With Amazon's new hire, the rumors around a smartphone coming out of Seattle are getting louder. Amazon just brought a Microsoft phone executive into its fold.
Robert Williams, who served as senior director of business development at Microsoft's Windows Phone Division and previously in the same position over the Premium Mobile Experiences group, is now director of Amazon's Appstore for Android .
Williams' Twitter bio reads, "working on a top secret project called...oops, gotta go." Some are speculating that top-secret project is an Amazon smartphone.
But Amazon has also been busy this week with software announcements, like GameCircle for Kindle Fire, opening up APIs for game developers, and launching Game Connect. Amazon could not immediately be reached for comment.
One Analyst Isn't Optimistic
Carl Howe, a vice president at Yankee Group, said he was not optimistic about Amazon selling its own phone, because unlike tablets or e-readers, phones are a three-party transaction between the manufacturer, the consumer and a mobile carrier.
"Amazon has shown that it can build attractive devices that it defines, as demonstrated by the Kindle set of e-readers," Howe told us. "What it hasn't shown, though, is that it can build a device that competes in the mobile-phone category where two very powerful leaders, Google and Apple, are already well entrenched."
What's more, Howe said, Amazon's low-price, media-subsidized strategy isn't going to be hugely differentiated when compared with iPhones and Android devices that are subsidized by carriers.

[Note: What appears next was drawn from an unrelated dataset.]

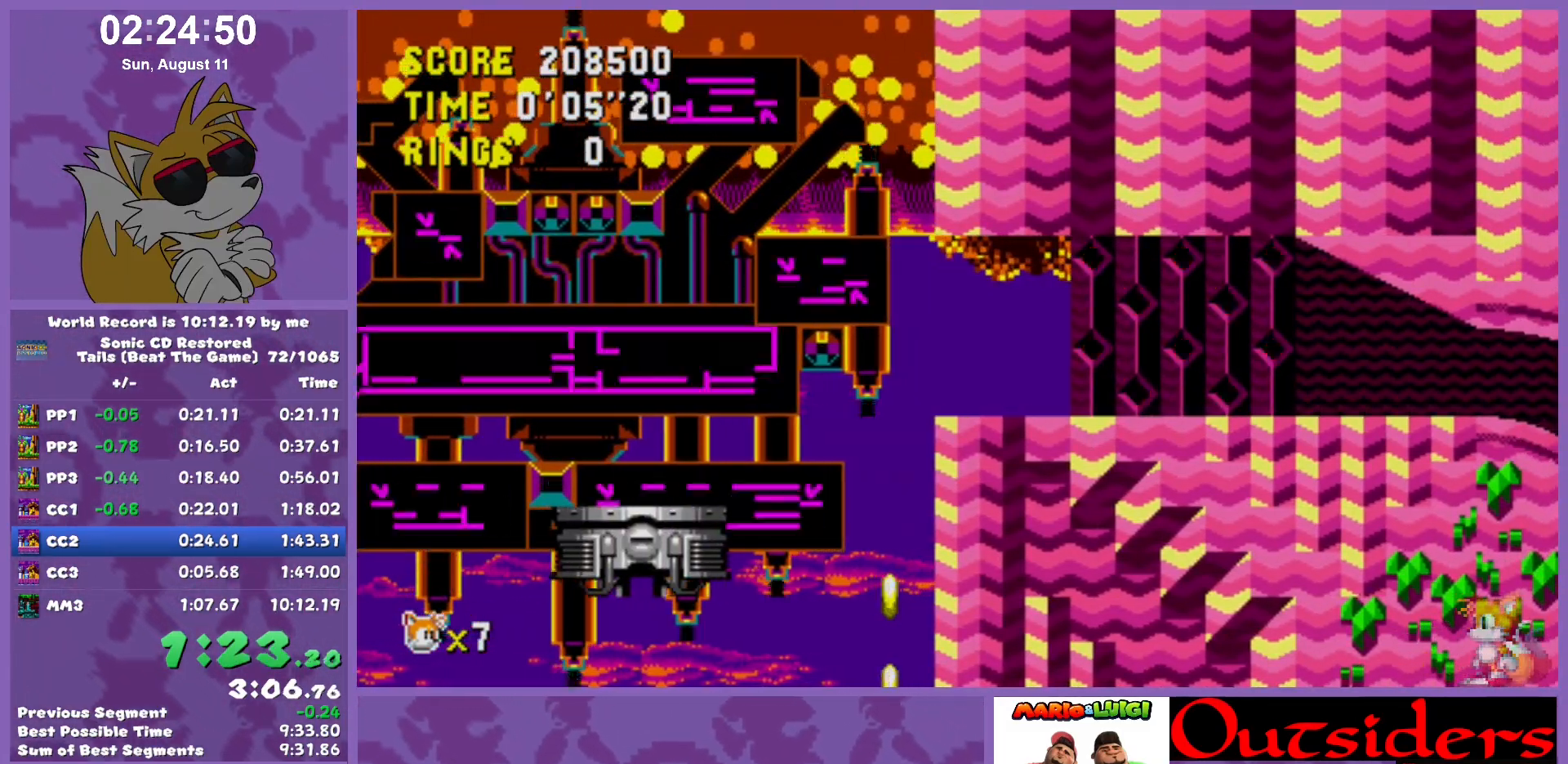
{"keys": ["down"], "events": [[67, "down", "up"], [67, "w", "up"], [67, "x", "up"], [117, "c", "up"], [167, "down", "down"]]}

When consumers can already buy an Android phone such as the Droid X2 for $50 from Verizon, he said, Amazon will have to offer more than price and media to persuade consumers to buy its product.
Maybe in 2013
"This isn't about specs, it's about creating a differentiated experience that consumers want. It could literally be a "preferred Amazon shopper" phone and succeed if Amazon made that part of the experience central to their design," Howe said. "On the other hand, I think if they just launch a generic Android experience, it won't succeed."
Any Amazon phone is unlikely to hit before October. Howe said, because any phone would have to be certified by the Federal Communications Commission, and that process is anywhere from three to six months. So if we haven't seen it in FCC certification yet, he said, a fall launch would be difficult.
"Frankly, most carrier launch plans are pretty established for the holiday season at this point -- except for iPhone, which they don't yet know about -- so I think 2013 is a safer bet," he said. "Remember that Amazon was famous for their Valentine's Day launch of the original Kindle, so I don't see Amazon shying away from a Q1 launch."